#### REQUIRED WORK
Write each entry out again verbatim, pictures excluded.

◆ ◆ ◆ ◆ ◆

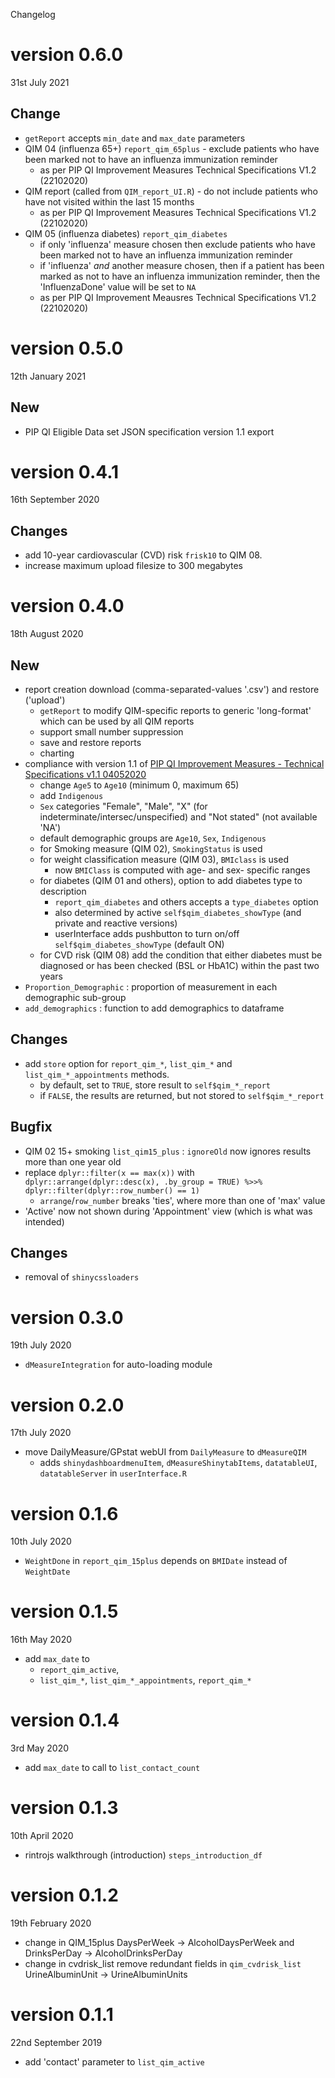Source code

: Changelog

# version 0.6.0
31st July 2021

## Change

* `getReport` accepts `min_date` and `max_date` parameters
* QIM 04 (influenza 65+) `report_qim_65plus` - exclude patients who have been marked not to have an influenza immunization reminder
  + as per PIP QI Improvement Measures Technical Specifications V1.2 (22102020)
* QIM report (called from `QIM_report_UI.R`) - do not include patients who have not visited within the last 15 months
  + as per PIP QI Improvement Measures Technical Specifications V1.2 (22102020)
* QIM 05 (influenza diabetes) `report_qim_diabetes`
  + if only 'influenza' measure chosen then exclude patients who have been marked not to have an influenza immunization reminder
  + if 'influenza' *and* another measure chosen, then if a patient has been marked as not to have an influenza immunization reminder,
    then the 'InfluenzaDone' value will be set to `NA`
  + as per PIP QI Improvement Meausres Technical Specifications V1.2 (22102020)

# version 0.5.0
12th January 2021

## New

* PIP QI Eligible Data set JSON specification version 1.1 export 

# version 0.4.1
16th September 2020

## Changes

* add 10-year cardiovascular (CVD) risk `frisk10` to QIM 08.
* increase maximum upload filesize to 300 megabytes

# version 0.4.0
18th August 2020

## New

* report creation download (comma-separated-values '.csv') and restore ('upload')
  + `getReport` to modify QIM-specific reports to generic 'long-format' which can be used by all QIM reports
  + support small number suppression
  + save and restore reports
  + charting
* compliance with version 1.1 of [PIP QI Improvement Measures - Technical Specifications v1.1 04052020](https://www1.health.gov.au/internet/main/publishing.nsf/Content/46506AF50A4824B6CA25848600113FFF/$File/PIP-QI-Technical-Specifications.pdf)
  + change `Age5` to `Age10` (minimum 0, maximum 65)
  + add `Indigenous`
  + `Sex` categories "Female", "Male", "X" (for indeterminate/intersec/unspecified) and "Not stated" (not available 'NA')
  + default demographic groups are `Age10`, `Sex`, `Indigenous`
  + for Smoking measure (QIM 02), `SmokingStatus` is used
  + for weight classification measure (QIM 03), `BMIclass` is used
    - now `BMIClass` is computed with age- and sex- specific ranges
  + for diabetes (QIM 01 and others), option to add diabetes type to description
    - `report_qim_diabetes` and others accepts a `type_diabetes` option
    - also determined  by active `self$qim_diabetes_showType` (and private and reactive versions)
    - userInterface adds pushbutton to turn on/off `self$qim_diabetes_showType` (default ON)
  + for CVD risk (QIM 08) add the condition that either diabetes must be diagnosed
    or has been checked (BSL or HbA1C) within the past two years
* `Proportion_Demographic` : proportion of measurement in each demographic sub-group
* `add_demographics` : function to add demographics to dataframe

## Changes

* add `store` option for `report_qim_*`, `list_qim_*` and `list_qim_*_appointments` methods.
  + by default, set to `TRUE`, store result to `self$qim_*_report`
  + if `FALSE`, the results are returned, but not stored to `self$qim_*_report`

## Bugfix

* QIM 02 15+ smoking `list_qim15_plus` : `ignoreOld` now ignores results more than one year old
* replace `dplyr::filter(x == max(x))` with `dplyr::arrange(dplyr::desc(x), .by_group = TRUE) %>>% dplyr::filter(dplyr::row_number() == 1)`
  + `arrange`/`row_number` breaks 'ties', where more than one of 'max' value
* 'Active' now not shown during 'Appointment' view (which is what was intended)

## Changes

* removal of `shinycssloaders`

# version 0.3.0
19th July 2020

* `dMeasureIntegration` for auto-loading module

# version 0.2.0
17th July 2020

* move DailyMeasure/GPstat webUI from `DailyMeasure` to `dMeasureQIM`
  + adds `shinydashboardmenuItem`, `dMeasureShinytabItems`,
    `datatableUI`, `datatableServer` in `userInterface.R`

# version 0.1.6
10th July 2020

* `WeightDone` in `report_qim_15plus` depends on `BMIDate` instead of `WeightDate`

# version 0.1.5
16th May 2020

* add `max_date` to
  + `report_qim_active`,
  + `list_qim_*`, `list_qim_*_appointments`, `report_qim_*`

# version 0.1.4
3rd May 2020

* add `max_date` to call to `list_contact_count`

# version 0.1.3
10th April 2020

* rintrojs walkthrough (introduction) `steps_introduction_df`

# version 0.1.2
19th February 2020

* change in QIM_15plus
    DaysPerWeek -> AlcoholDaysPerWeek and DrinksPerDay -> AlcoholDrinksPerDay
* change in cvdrisk_list
    remove redundant fields in `qim_cvdrisk_list`
    UrineAlbuminUnit ->  UrineAlbuminUnits

# version 0.1.1
22nd September 2019

* add 'contact' parameter to `list_qim_active`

◆ ◆ ◆ ◆ ◆

#### RESULT OF THIS EXERCISE
Source code

: Changelog

# version 0.6.0
31st July 2021

## Change

* `getReport` accepts `min_date` and `max_date` parameters
* QIM 04 (influenza 65+) `report_qim_65plus` - exclude patients who have been marked not to have an influenza immunization reminder
  + as per PIP QI Improvement Measures Technical Specifications V1.2 (22102020)
* QIM report (called from `QIM_report_UI.R`) - do not include patients who have not visited within the last 15 months
  + as per PIP QI Improvement Measures Technical Specifications V1.2 (22102020)
* QIM 05 (influenza diabetes) `report_qim_diabetes`
  + if only 'influenza' measure chosen then exclude patients who have been marked not to have an influenza immunization reminder
  + if 'influenza' *and* another measure chosen, then if a patient has been marked as not to have an influenza immunization reminder,
    then the 'InfluenzaDone' value will be set to `NA`
  + as per PIP QI Improvement Meausres Technical Specifications V1.2 (22102020)

# version 0.5.0
12th January 2021

## New

* PIP QI Eligible Data set JSON specification version 1.1 export 

# version 0.4.1
16th September 2020

## Changes

* add 10-year cardiovascular (CVD) risk `frisk10` to QIM 08.
* increase maximum upload filesize to 300 megabytes

# version 0.4.0
18th August 2020

## New

* report creation download (comma-separated-values '.csv') and restore ('upload')
  + `getReport` to modify QIM-specific reports to generic 'long-format' which can be used by all QIM reports
  + support small number suppression
  + save and restore reports
  + charting
* compliance with version 1.1 of [PIP QI Improvement Measures - Technical Specifications v1.1 04052020](https://www1.health.gov.au/internet/main/publishing.nsf/Content/46506AF50A4824B6CA25848600113FFF/$File/PIP-QI-Technical-Specifications.pdf)
  + change `Age5` to `Age10` (minimum 0, maximum 65)
  + add `Indigenous`
  + `Sex` categories "Female", "Male", "X" (for indeterminate/intersec/unspecified) and "Not stated" (not available 'NA')
  + default demographic groups are `Age10`, `Sex`, `Indigenous`
  + for Smoking measure (QIM 02), `SmokingStatus` is used
  + for weight classification measure (QIM 03), `BMIclass` is used
    - now `BMIClass` is computed with age- and sex- specific ranges
  + for diabetes (QIM 01 and others), option to add diabetes type to description
    - `report_qim_diabetes` and others accepts a `type_diabetes` option
    - also determined  by active `self$qim_diabetes_showType` (and private and reactive versions)
    - userInterface adds pushbutton to turn on/off `self$qim_diabetes_showType` (default ON)
  + for CVD risk (QIM 08) add the condition that either diabetes must be diagnosed
    or has been checked (BSL or HbA1C) within the past two years
* `Proportion_Demographic` : proportion of measurement in each demographic sub-group
* `add_demographics` : function to add demographics to dataframe

## Changes

* add `store` option for `report_qim_*`, `list_qim_*` and `list_qim_*_appointments` methods.
  + by default, set to `TRUE`, store result to `self$qim_*_report`
  + if `FALSE`, the results are returned, but not stored to `self$qim_*_report`

## Bugfix

* QIM 02 15+ smoking `list_qim15_plus` : `ignoreOld` now ignores results more than one year old
* replace `dplyr::filter(x == max(x))` with `dplyr::arrange(dplyr::desc(x), .by_group = TRUE) %>>% dplyr::filter(dplyr::row_number() == 1)`
  + `arrange`/`row_number` breaks 'ties', where more than one of 'max' value
* 'Active' now not shown during 'Appointment' view (which is what was intended)

## Changes

* removal of `shinycssloaders`

# version 0.3.0
19th July 2020

* `dMeasureIntegration` for auto-loading module

# version 0.2.0
17th July 2020

* move DailyMeasure/GPstat webUI from `DailyMeasure` to `dMeasureQIM`
  + adds `shinydashboardmenuItem`, `dMeasureShinytabItems`,
    `datatableUI`, `datatableServer` in `userInterface.R`

# version 0.1.6
10th July 2020

* `WeightDone` in `report_qim_15plus` depends on `BMIDate` instead of `WeightDate`

# version 0.1.5
16th May 2020

* add `max_date` to
  + `report_qim_active`,
  + `list_qim_*`, `list_qim_*_appointments`, `report_qim_*`

# version 0.1.4
3rd May 2020

* add `max_date` to call to `list_contact_count`

# version 0.1.3
10th April 2020

* rintrojs walkthrough (introduction) `steps_introduction_df`

# version 0.1.2
19th February 2020

* change in QIM_15plus
    DaysPerWeek -> AlcoholDaysPerWeek and DrinksPerDay -> AlcoholDrinksPerDay
* change in cvdrisk_list
    remove redundant fields in `qim_cvdrisk_list`
    UrineAlbuminUnit ->  UrineAlbuminUnits

# version 0.1.1
22nd September 2019

* add 'contact' parameter to `list_qim_active`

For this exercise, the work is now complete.